Dataset excerpts
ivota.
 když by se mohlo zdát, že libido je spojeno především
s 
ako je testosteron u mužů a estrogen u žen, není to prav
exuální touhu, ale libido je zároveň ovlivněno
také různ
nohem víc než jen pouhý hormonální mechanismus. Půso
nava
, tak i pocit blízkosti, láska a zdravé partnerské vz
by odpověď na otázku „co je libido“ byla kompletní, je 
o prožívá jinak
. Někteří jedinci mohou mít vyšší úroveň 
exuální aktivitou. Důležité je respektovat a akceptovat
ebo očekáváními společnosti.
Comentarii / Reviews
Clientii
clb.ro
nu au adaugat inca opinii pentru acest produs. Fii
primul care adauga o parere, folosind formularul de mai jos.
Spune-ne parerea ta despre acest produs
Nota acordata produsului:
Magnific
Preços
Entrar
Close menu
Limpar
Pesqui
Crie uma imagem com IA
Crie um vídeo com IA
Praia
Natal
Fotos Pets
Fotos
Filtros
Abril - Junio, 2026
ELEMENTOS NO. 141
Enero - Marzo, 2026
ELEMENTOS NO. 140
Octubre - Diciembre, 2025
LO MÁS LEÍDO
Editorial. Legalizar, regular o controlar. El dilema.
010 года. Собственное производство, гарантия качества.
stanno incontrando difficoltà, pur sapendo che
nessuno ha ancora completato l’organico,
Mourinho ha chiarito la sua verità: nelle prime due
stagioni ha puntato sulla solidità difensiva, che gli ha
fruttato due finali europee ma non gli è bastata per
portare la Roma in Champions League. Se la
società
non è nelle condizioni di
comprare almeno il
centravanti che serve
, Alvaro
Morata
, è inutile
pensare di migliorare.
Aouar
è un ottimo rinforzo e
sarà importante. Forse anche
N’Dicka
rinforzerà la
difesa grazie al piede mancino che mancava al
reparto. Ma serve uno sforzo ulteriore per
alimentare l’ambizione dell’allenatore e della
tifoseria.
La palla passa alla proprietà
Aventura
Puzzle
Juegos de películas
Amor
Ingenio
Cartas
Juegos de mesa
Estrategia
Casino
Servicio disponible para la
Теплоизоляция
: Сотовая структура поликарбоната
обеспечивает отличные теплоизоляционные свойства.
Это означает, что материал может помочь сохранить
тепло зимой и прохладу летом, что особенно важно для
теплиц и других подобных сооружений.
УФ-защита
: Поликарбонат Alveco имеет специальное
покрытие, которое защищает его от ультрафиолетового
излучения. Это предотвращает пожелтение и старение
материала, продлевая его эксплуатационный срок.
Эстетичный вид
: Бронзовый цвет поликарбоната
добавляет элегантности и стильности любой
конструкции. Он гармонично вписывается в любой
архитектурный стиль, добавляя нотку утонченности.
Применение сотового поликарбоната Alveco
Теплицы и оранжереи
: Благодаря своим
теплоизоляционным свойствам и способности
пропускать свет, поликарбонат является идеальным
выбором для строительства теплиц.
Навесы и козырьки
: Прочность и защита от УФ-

» EXERCISE DIRECTIONS
Reproduce all of the data above, changing every occurrence of "Alveco" to "Acrilux" and leaving everything else as it stands.

» WRITTEN ANSWER
ivota.
 když by se mohlo zdát, že libido je spojeno především
s 
ako je testosteron u mužů a estrogen u žen, není to prav
exuální touhu, ale libido je zároveň ovlivněno
také různ
nohem víc než jen pouhý hormonální mechanismus. Půso
nava
, tak i pocit blízkosti, láska a zdravé partnerské vz
by odpověď na otázku „co je libido“ byla kompletní, je 
o prožívá jinak
. Někteří jedinci mohou mít vyšší úroveň 
exuální aktivitou. Důležité je respektovat a akceptovat
ebo očekáváními společnosti.
Comentarii / Reviews
Clientii
clb.ro
nu au adaugat inca opinii pentru acest produs. Fii
primul care adauga o parere, folosind formularul de mai jos.
Spune-ne parerea ta despre acest produs
Nota acordata produsului:
Magnific
Preços
Entrar
Close menu
Limpar
Pesqui
Crie uma imagem com IA
Crie um vídeo com IA
Praia
Natal
Fotos Pets
Fotos
Filtros
Abril - Junio, 2026
ELEMENTOS NO. 141
Enero - Marzo, 2026
ELEMENTOS NO. 140
Octubre - Diciembre, 2025
LO MÁS LEÍDO
Editorial. Legalizar, regular o controlar. El dilema.
010 года. Собственное производство, гарантия качества.
stanno incontrando difficoltà, pur sapendo che
nessuno ha ancora completato l’organico,
Mourinho ha chiarito la sua verità: nelle prime due
stagioni ha puntato sulla solidità difensiva, che gli ha
fruttato due finali europee ma non gli è bastata per
portare la Roma in Champions League. Se la
società
non è nelle condizioni di
comprare almeno il
centravanti che serve
, Alvaro
Morata
, è inutile
pensare di migliorare.
Aouar
è un ottimo rinforzo e
sarà importante. Forse anche
N’Dicka
rinforzerà la
difesa grazie al piede mancino che mancava al
reparto. Ma serve uno sforzo ulteriore per
alimentare l’ambizione dell’allenatore e della
tifoseria.
La palla passa alla proprietà
Aventura
Puzzle
Juegos de películas
Amor
Ingenio
Cartas
Juegos de mesa
Estrategia
Casino
Servicio disponible para la
Теплоизоляция
: Сотовая структура поликарбоната
обеспечивает отличные теплоизоляционные свойства.
Это означает, что материал может помочь сохранить
тепло зимой и прохладу летом, что особенно важно для
теплиц и других подобных сооружений.
УФ-защита
: Поликарбонат Acrilux имеет специальное
покрытие, которое защищает его от ультрафиолетового
излучения. Это предотвращает пожелтение и старение
материала, продлевая его эксплуатационный срок.
Эстетичный вид
: Бронзовый цвет поликарбоната
добавляет элегантности и стильности любой
конструкции. Он гармонично вписывается в любой
архитектурный стиль, добавляя нотку утонченности.
Применение сотового поликарбоната Acrilux
Теплицы и оранжереи
: Благодаря своим
теплоизоляционным свойствам и способности
пропускать свет, поликарбонат является идеальным
выбором для строительства теплиц.
Навесы и козырьки
: Прочность и защита от УФ-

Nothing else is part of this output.